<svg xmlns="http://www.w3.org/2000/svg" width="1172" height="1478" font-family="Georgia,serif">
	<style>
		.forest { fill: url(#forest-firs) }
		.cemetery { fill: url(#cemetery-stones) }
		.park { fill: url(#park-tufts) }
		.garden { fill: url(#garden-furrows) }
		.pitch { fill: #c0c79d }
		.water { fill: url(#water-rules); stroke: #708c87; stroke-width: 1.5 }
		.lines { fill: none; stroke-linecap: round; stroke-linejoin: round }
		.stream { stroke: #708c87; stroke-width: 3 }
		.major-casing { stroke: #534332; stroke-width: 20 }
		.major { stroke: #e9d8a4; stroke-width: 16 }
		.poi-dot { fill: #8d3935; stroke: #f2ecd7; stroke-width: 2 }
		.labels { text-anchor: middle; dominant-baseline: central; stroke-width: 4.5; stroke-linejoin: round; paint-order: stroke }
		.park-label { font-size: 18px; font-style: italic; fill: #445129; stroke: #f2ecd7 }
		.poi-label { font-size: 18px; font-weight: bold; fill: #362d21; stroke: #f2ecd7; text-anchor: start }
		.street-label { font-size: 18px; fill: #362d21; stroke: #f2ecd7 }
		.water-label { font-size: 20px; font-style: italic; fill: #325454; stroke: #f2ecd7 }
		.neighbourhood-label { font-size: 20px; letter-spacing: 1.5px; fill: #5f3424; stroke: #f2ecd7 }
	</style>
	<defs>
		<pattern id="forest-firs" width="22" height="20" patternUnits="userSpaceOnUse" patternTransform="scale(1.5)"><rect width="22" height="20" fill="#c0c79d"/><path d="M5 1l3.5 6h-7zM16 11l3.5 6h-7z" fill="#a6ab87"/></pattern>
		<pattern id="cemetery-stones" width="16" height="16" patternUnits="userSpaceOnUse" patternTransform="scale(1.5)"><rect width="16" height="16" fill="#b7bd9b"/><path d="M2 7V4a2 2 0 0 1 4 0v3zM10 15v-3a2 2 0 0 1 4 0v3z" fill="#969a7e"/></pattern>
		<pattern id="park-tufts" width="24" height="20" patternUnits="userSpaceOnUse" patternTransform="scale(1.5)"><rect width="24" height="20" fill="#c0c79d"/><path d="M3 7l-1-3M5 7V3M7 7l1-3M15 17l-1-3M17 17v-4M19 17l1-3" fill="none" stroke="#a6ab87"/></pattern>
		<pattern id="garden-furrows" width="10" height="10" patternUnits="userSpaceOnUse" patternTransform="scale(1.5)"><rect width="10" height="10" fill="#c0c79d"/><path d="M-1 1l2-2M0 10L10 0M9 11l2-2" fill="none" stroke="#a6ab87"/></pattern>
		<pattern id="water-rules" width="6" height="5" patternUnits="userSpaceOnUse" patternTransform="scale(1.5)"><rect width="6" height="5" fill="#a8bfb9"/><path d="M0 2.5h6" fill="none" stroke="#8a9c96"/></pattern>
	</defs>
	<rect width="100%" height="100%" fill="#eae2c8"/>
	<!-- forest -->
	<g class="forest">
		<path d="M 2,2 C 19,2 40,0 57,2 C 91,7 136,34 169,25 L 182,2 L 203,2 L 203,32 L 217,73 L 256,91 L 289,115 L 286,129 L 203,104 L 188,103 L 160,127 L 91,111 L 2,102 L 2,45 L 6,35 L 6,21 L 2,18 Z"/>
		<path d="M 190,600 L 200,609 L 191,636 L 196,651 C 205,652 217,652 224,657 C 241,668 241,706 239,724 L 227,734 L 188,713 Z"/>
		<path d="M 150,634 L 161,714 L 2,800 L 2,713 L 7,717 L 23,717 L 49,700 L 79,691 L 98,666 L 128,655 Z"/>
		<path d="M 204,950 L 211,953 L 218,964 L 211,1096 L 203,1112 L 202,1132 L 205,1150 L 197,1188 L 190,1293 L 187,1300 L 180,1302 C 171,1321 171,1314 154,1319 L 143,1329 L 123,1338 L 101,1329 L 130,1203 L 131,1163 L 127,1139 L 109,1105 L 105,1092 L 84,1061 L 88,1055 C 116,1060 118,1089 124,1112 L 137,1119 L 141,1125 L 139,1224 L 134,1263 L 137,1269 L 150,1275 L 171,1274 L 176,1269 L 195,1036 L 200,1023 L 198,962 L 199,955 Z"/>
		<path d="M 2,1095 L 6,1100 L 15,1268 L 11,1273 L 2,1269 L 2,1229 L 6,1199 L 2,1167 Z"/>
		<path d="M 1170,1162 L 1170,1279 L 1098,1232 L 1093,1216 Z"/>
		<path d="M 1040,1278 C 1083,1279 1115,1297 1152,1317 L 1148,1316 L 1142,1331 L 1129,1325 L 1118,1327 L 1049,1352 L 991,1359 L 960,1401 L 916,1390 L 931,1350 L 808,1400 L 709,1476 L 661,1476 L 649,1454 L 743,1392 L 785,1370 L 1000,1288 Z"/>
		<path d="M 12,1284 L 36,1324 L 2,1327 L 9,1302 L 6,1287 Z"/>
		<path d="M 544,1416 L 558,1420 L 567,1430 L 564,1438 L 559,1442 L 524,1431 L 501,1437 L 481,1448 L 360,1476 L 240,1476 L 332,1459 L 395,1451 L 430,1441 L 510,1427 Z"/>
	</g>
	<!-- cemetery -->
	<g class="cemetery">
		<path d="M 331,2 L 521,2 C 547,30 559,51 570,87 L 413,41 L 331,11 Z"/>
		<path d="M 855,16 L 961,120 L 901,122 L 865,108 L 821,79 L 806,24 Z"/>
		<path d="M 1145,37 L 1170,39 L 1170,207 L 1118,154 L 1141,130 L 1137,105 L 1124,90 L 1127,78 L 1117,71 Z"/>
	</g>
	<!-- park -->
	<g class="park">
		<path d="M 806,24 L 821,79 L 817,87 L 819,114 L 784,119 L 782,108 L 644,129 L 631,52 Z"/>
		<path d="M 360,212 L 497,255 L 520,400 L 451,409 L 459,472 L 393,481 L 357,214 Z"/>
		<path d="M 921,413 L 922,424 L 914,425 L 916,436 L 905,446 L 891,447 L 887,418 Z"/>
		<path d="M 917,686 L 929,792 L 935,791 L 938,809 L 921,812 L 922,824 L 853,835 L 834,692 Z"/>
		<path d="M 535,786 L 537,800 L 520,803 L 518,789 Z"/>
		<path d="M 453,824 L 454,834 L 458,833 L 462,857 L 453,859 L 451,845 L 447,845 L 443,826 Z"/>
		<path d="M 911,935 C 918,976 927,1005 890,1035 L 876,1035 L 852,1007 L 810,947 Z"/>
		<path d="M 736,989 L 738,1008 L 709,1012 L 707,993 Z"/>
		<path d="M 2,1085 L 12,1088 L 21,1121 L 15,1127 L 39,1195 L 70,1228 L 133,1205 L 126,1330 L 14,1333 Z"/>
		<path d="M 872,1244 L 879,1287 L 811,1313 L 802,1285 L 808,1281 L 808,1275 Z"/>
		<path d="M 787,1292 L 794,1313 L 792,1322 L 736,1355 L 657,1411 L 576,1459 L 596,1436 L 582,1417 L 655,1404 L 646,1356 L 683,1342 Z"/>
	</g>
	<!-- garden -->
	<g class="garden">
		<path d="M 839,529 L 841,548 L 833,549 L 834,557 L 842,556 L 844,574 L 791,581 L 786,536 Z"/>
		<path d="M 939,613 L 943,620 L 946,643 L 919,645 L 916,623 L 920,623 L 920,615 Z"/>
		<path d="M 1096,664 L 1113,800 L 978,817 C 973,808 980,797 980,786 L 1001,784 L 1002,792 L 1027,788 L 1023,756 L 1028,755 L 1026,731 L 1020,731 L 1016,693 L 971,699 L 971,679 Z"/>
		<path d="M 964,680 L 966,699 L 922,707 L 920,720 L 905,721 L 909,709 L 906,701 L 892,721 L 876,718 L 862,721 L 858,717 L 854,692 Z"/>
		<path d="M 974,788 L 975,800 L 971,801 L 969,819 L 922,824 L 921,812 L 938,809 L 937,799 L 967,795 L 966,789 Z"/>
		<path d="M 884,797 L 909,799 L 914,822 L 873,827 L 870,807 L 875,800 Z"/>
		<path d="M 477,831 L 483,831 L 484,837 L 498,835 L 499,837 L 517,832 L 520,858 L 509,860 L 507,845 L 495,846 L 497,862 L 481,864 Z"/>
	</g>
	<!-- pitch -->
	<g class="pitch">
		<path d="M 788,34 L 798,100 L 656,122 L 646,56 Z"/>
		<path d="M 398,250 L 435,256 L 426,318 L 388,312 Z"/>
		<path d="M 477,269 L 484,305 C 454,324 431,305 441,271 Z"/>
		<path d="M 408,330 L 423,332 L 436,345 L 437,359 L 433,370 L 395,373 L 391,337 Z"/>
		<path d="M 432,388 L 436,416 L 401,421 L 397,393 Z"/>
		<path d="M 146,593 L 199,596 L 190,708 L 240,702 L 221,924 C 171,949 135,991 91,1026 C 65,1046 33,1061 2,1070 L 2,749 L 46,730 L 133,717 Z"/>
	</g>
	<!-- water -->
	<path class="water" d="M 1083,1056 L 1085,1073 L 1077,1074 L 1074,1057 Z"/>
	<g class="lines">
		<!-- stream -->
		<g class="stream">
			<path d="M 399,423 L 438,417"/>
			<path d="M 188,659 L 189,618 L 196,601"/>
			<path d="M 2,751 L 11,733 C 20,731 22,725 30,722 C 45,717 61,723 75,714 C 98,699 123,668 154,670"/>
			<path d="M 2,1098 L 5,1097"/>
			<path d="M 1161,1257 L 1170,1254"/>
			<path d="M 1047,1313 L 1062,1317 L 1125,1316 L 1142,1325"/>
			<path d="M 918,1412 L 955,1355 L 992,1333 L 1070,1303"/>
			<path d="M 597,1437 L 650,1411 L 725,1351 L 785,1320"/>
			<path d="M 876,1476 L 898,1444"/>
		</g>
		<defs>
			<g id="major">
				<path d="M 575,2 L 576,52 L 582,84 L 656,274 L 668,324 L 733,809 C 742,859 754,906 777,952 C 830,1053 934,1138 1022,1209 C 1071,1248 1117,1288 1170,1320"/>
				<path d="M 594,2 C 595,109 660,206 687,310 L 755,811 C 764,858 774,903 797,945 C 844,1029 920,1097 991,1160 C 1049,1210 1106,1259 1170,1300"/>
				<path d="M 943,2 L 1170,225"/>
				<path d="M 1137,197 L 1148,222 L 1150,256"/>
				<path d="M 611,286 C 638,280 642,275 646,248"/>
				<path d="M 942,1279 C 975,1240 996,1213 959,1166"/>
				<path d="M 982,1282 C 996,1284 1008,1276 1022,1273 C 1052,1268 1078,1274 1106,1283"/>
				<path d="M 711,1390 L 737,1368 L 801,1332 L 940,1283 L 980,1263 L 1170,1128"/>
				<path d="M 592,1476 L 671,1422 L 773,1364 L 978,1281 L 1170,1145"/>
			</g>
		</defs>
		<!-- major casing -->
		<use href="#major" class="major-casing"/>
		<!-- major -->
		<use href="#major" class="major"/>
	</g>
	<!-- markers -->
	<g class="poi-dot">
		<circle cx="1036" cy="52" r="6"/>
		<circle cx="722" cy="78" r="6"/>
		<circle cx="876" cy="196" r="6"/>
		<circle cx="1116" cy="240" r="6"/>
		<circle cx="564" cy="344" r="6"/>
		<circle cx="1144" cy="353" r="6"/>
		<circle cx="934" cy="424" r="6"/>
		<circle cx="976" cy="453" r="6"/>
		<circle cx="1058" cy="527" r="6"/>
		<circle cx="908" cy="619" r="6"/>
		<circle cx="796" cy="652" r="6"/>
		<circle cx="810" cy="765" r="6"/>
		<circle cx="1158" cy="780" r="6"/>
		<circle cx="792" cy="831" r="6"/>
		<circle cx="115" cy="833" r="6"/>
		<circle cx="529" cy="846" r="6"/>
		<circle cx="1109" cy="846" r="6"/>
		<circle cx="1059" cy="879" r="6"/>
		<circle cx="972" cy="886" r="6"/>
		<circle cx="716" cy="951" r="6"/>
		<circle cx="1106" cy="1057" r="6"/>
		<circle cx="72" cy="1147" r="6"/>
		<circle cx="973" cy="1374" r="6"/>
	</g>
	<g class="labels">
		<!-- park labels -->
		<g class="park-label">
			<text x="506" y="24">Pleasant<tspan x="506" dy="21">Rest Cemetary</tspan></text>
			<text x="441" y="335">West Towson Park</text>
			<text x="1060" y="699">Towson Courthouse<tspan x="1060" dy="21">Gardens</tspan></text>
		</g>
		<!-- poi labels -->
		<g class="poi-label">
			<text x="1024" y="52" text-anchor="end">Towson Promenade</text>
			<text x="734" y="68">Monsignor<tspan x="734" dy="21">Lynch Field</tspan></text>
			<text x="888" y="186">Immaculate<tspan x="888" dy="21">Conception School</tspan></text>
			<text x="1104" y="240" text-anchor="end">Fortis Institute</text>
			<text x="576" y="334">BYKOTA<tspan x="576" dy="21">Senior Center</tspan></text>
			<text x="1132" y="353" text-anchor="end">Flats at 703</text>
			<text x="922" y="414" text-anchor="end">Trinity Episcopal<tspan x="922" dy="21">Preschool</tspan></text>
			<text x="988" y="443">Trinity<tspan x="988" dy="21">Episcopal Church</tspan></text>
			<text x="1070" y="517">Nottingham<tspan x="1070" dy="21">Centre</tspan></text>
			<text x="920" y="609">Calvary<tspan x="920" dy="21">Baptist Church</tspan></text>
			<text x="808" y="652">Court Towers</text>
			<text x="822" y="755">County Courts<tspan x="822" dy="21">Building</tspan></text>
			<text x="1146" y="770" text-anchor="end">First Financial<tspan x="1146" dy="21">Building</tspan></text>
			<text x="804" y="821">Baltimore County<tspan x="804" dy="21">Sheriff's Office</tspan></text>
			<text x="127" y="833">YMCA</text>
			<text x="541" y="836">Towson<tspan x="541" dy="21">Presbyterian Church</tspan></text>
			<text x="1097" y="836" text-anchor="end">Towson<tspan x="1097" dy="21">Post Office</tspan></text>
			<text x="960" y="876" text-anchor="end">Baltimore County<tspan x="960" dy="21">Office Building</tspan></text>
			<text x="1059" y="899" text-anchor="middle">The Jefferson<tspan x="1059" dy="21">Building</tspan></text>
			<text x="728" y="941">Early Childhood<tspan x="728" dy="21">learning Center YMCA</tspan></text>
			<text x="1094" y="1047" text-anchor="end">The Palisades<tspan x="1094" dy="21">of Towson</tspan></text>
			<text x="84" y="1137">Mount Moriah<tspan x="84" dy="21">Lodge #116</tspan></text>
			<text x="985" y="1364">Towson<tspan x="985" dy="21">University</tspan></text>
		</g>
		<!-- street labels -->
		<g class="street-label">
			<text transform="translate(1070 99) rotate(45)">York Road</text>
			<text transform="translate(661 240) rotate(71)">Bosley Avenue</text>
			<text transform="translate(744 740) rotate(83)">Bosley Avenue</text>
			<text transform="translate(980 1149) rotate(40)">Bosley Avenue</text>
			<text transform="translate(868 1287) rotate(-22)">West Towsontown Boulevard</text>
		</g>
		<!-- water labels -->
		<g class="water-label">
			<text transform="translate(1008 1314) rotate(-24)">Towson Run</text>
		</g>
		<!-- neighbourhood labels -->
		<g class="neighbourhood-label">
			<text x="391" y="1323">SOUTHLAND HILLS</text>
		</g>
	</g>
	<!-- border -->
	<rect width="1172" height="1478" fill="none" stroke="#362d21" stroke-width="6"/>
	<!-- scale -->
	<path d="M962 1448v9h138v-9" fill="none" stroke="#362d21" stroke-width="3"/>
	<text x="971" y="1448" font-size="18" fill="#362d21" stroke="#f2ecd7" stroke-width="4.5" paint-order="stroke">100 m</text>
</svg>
+===+
WHAT YOU ARE ASKED TO DO – Using the data above, extract exactly the lines from the one that holds "#e9d8a4; stroke-width: 16" to the one that holds "middle; dominant-baseline: central;", both ends included, and no others.

RESPONSE AREA –
		.major { stroke: #e9d8a4; stroke-width: 16 }
		.poi-dot { fill: #8d3935; stroke: #f2ecd7; stroke-width: 2 }
		.labels { text-anchor: middle; dominant-baseline: central; stroke-width: 4.5; stroke-linejoin: round; paint-order: stroke }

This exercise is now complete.